Felipe Lira Felipe Lira - 9 days ago 7
Python Question

Eliminate text after last string in python script

To create a dictionary from a table file, where some columns have special characters, as "|" but I need to eliminate all the text after the last "|".

For example:

A this_is|my_A|best|result| 20
B this_is|my_B|best|result|mess 40
C this_is|my_C|best|result|me.. 32


I wrote this to create the dictionary:

for line in file:
query = line.strip().split('\t')[0]
data = line.strip().split('\t')[1:2]
subject = line.strip().split('\t')[1]
if query not in best_hit:
best_hit[subject] = data


Resulting in a mess dictionary like this:

d = {'A': 'this_is|my_A|best|result|, 20' ,'B': 'this_is|my_B|best|result|mess 40', 'C':'this_is|my_C|best|result|me.. 32' }


My intention is to eliminate the "mess" and "me.." text before to include it in the dictionary because I need this value to compare with other list without these texts.
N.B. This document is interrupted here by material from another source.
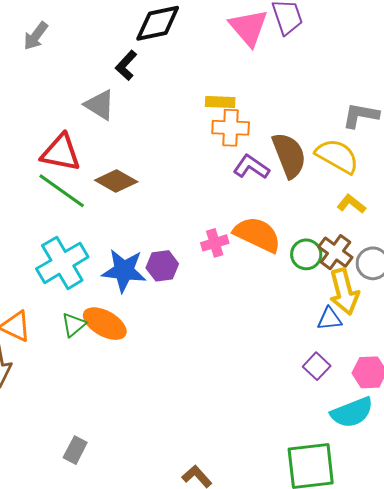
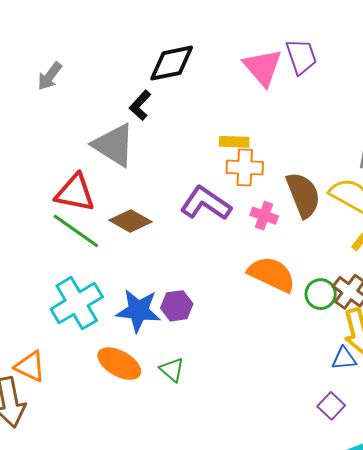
gray triangle: (100, 105) -> (114, 145), size x1.4
purple L-shape: (251, 167) -> (206, 203), moved, size x1.4
pink cross: (215, 243) -> (264, 216), moved, turned 36
green triangle: (74, 325) -> (172, 370), moved, turned -40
A this_is|my_A|best|result| 20
B this_is|my_B|best|result| 40
C this_is|my_C|best|result| 32


My own solution:

old_result = line.strip().split('\t')[1]
new_result = old_result.split('|')
subject = new_result[0]+'|'+new_result[1]+'|'+new_result[2]+'|'+new_result[3]+'|

Answer

Split might be not performance-wise but the algorithm is simpler this way.

source = """

A   this_is|my_A|best|result|   20
B   this_is|my_B|best|result|mess   40
C   this_is|my_C|best|result|me..   32

"""

source = source.strip()
source = source.split('\n')

result = {}

for i in xrange(len(source)):
    asplit = source[i].split('\t')
    bsplit = asplit[1].split('|')
    bsplit[-1] = ''
    asplit[1] = '|'.join(bsplit)

    if not asplit[0] in result:
        result[asplit[0]] = asplit[1] + '\t' + asplit[2]

print result